START Extracted material
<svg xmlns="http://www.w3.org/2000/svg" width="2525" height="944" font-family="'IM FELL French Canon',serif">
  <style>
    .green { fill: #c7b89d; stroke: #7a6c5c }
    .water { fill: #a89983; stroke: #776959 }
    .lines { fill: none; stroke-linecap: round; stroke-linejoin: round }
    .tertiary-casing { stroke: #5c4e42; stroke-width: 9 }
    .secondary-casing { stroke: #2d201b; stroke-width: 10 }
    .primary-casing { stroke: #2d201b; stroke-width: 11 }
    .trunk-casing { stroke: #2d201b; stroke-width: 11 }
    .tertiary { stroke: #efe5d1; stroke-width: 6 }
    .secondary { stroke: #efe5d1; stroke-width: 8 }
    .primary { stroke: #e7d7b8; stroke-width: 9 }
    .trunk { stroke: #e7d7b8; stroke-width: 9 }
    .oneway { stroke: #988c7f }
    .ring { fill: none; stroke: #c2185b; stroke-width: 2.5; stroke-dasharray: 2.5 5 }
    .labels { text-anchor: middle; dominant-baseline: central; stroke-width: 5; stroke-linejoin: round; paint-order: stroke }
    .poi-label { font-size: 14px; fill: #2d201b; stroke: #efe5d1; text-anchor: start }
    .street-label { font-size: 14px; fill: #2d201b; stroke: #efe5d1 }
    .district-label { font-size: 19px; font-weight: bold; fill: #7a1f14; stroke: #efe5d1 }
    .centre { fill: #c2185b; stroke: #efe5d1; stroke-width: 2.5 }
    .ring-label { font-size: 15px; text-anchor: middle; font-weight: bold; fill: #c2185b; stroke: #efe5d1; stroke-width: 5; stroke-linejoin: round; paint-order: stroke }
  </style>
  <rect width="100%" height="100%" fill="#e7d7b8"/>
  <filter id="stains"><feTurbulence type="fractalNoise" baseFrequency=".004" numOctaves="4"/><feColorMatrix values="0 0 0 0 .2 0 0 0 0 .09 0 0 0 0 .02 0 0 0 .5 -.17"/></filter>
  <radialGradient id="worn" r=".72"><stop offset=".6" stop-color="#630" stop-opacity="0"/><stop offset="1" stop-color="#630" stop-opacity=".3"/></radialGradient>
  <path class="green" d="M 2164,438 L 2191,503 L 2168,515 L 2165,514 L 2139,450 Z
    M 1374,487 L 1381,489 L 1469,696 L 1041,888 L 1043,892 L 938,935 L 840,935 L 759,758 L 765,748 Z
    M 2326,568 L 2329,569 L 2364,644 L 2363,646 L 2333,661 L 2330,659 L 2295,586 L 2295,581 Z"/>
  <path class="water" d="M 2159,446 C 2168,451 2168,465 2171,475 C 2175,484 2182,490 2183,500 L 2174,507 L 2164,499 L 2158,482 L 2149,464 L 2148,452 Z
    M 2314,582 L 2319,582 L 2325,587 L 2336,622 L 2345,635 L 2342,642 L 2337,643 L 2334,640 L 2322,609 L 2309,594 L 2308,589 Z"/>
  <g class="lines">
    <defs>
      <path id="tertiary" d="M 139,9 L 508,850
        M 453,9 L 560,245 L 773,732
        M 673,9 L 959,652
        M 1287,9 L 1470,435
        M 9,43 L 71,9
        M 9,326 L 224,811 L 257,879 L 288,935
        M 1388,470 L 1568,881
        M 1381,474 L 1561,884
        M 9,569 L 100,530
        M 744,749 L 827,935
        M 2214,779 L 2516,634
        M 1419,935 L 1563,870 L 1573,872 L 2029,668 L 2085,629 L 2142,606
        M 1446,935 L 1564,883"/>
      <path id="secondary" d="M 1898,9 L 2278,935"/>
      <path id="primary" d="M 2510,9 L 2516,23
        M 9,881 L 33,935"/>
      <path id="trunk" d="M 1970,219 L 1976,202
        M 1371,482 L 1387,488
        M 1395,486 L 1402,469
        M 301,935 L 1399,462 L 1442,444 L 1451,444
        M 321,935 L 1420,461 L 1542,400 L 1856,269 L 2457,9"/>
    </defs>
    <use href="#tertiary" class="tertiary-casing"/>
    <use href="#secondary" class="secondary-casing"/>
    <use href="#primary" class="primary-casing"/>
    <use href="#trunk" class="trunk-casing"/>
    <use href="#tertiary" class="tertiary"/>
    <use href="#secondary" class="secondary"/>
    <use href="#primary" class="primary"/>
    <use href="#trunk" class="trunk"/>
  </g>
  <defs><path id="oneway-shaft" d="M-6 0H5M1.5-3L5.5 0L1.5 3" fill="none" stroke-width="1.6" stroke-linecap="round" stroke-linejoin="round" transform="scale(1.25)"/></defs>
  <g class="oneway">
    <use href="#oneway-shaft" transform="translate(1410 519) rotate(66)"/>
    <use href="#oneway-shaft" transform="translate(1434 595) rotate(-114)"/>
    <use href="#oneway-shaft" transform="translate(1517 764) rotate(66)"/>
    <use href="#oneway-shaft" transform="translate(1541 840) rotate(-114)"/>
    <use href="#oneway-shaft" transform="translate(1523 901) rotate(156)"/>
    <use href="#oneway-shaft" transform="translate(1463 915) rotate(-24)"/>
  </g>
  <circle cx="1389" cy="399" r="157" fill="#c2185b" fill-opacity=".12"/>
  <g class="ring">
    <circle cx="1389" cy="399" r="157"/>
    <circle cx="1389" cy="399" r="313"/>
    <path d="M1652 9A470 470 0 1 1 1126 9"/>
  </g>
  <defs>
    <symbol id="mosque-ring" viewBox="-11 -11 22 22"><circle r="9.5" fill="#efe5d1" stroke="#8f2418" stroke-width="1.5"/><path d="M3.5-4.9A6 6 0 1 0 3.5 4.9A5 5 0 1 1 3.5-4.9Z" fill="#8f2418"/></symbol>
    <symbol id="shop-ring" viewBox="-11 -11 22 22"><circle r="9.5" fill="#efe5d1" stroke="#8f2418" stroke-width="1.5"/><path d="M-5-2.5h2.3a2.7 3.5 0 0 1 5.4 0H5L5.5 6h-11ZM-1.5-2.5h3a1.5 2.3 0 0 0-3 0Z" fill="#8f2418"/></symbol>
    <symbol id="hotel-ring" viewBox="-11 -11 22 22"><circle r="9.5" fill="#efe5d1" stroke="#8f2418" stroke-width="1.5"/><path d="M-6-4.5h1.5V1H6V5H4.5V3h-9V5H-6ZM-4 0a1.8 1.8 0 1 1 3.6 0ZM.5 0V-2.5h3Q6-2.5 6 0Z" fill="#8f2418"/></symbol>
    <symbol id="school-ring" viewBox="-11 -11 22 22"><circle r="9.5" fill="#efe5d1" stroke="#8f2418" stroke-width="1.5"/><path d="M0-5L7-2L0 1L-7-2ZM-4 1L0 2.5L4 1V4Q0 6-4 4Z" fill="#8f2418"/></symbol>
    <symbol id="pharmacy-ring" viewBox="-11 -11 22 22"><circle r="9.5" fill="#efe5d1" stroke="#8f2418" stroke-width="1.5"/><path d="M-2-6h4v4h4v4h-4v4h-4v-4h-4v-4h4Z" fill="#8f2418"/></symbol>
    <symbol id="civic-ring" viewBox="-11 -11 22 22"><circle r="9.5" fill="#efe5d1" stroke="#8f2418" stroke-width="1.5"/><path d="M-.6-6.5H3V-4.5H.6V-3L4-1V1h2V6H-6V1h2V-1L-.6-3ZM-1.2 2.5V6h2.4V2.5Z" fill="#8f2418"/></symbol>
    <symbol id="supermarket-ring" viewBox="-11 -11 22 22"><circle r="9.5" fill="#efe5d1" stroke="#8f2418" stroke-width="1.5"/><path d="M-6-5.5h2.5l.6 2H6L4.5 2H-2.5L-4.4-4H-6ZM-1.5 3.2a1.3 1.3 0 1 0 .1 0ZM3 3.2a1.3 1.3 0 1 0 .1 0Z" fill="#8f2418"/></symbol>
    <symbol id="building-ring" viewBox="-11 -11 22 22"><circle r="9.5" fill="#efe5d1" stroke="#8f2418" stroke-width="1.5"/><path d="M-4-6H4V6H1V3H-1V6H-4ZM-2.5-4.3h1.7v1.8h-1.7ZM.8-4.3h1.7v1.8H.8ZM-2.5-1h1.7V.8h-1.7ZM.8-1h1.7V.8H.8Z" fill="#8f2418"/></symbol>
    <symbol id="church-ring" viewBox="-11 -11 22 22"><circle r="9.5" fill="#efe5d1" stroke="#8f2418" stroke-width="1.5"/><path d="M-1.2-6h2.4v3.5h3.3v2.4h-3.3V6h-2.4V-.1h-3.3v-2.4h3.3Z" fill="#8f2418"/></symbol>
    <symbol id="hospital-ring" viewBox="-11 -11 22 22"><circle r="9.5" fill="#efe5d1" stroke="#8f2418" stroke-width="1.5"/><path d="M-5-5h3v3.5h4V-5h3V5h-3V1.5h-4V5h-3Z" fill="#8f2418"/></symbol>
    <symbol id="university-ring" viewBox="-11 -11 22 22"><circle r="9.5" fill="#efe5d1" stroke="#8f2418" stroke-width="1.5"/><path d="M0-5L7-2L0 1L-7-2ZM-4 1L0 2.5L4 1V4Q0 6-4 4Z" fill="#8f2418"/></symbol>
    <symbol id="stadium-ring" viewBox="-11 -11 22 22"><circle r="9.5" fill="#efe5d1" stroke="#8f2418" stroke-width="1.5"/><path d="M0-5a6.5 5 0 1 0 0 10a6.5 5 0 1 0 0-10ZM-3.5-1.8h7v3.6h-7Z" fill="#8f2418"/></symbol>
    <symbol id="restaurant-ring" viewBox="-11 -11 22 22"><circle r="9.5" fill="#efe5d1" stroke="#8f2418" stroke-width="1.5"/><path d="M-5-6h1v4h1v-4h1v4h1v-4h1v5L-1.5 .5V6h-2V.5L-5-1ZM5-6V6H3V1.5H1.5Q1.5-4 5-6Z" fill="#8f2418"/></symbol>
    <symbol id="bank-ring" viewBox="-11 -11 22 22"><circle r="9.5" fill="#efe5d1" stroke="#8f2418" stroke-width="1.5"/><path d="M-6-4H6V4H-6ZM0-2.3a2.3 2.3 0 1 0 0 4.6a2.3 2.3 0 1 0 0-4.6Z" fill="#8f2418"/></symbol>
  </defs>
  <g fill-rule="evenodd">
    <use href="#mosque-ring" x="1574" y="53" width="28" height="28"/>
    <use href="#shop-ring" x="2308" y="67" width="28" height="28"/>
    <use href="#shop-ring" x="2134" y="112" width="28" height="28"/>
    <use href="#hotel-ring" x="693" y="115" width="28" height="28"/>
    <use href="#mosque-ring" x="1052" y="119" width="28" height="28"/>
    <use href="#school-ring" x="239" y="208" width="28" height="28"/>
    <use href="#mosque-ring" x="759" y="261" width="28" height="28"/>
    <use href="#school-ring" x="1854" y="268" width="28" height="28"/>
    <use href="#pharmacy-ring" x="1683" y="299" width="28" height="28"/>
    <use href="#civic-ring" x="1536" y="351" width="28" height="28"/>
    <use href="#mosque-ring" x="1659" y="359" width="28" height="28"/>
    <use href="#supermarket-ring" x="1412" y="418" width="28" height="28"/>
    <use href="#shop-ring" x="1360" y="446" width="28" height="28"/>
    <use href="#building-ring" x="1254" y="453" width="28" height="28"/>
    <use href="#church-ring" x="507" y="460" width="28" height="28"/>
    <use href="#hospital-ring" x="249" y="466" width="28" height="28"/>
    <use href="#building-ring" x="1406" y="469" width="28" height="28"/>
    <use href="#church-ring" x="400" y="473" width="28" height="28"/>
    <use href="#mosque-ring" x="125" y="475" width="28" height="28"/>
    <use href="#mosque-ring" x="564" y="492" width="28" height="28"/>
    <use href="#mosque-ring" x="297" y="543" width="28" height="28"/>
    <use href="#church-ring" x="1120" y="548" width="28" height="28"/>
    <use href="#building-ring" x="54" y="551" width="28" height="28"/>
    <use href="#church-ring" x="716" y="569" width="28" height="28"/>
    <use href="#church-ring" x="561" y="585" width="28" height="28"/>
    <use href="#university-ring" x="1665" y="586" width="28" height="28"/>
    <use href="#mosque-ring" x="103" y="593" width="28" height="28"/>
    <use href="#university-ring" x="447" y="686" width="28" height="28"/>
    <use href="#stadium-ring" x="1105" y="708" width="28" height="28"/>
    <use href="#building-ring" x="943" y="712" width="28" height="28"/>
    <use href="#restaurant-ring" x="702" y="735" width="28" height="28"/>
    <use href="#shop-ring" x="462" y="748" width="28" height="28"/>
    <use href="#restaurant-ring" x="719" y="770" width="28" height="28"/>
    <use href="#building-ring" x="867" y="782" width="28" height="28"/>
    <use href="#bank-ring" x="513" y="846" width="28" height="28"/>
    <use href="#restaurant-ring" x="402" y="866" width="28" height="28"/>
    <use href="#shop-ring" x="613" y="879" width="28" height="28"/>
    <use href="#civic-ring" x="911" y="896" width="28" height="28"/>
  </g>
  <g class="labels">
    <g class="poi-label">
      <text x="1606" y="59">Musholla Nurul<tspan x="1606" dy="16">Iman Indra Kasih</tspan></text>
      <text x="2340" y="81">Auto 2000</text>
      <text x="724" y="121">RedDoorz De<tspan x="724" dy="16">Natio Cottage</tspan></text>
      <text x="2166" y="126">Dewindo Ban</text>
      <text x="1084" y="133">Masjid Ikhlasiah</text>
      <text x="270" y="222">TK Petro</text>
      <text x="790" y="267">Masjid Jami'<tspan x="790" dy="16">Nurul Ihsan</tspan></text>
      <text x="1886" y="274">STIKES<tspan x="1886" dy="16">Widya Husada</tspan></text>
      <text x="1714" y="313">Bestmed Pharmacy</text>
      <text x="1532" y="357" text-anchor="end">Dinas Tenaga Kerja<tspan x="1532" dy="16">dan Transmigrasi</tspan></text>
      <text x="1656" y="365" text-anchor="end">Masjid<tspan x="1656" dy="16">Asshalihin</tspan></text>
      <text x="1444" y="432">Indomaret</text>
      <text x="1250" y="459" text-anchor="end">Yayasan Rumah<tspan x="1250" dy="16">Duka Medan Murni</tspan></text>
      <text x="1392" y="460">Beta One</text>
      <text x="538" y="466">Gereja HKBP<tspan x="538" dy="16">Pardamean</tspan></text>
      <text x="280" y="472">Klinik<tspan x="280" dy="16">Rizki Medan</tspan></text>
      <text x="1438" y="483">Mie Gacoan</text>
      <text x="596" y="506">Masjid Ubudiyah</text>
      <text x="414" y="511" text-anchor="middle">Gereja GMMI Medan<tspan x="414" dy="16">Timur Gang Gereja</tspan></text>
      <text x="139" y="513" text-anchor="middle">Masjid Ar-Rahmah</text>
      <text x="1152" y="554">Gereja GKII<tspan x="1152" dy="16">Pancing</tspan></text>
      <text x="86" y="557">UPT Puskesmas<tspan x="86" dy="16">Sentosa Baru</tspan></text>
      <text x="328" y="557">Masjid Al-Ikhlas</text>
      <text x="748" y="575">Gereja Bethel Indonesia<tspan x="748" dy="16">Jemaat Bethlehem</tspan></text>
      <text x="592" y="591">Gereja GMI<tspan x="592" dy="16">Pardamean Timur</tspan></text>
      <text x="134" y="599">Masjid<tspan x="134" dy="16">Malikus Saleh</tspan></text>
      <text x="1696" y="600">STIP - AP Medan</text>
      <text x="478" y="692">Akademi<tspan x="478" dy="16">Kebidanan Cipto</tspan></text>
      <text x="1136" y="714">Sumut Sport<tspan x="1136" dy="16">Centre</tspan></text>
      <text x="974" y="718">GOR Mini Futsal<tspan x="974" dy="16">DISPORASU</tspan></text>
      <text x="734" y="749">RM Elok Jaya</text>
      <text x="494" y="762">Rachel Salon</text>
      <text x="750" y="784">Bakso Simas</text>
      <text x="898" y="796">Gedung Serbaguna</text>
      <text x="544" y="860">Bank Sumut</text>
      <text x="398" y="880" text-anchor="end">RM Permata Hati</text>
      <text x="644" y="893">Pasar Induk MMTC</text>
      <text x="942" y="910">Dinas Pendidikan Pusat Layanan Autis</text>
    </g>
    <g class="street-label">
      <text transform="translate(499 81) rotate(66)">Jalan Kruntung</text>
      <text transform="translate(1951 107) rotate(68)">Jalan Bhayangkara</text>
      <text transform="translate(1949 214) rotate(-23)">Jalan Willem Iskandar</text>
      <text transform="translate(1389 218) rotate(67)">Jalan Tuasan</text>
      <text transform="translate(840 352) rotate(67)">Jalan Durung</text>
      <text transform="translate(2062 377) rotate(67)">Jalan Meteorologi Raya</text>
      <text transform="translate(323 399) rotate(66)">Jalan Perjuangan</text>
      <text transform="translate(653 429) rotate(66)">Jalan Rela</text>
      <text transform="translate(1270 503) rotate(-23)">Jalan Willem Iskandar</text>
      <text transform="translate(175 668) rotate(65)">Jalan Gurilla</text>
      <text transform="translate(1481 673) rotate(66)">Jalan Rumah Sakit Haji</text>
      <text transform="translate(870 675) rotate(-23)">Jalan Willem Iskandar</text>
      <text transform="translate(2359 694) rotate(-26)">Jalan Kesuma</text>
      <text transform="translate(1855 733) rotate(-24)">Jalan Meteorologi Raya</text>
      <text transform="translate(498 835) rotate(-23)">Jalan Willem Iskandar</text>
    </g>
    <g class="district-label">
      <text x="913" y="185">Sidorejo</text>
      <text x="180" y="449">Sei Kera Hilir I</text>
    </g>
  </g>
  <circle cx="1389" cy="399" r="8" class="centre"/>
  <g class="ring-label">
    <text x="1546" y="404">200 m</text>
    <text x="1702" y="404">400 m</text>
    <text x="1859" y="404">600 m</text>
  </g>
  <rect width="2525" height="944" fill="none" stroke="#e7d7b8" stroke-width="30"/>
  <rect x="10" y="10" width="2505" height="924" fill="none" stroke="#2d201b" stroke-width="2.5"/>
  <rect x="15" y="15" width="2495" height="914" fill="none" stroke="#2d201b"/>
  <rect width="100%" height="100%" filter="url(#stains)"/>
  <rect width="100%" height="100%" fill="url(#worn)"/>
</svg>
END Extracted material
Your objective: If a line in the entries includes the word "lines", copy that line out.

Response to the exercise:
    .lines { fill: none; stroke-linecap: round; stroke-linejoin: round }
  <g class="lines">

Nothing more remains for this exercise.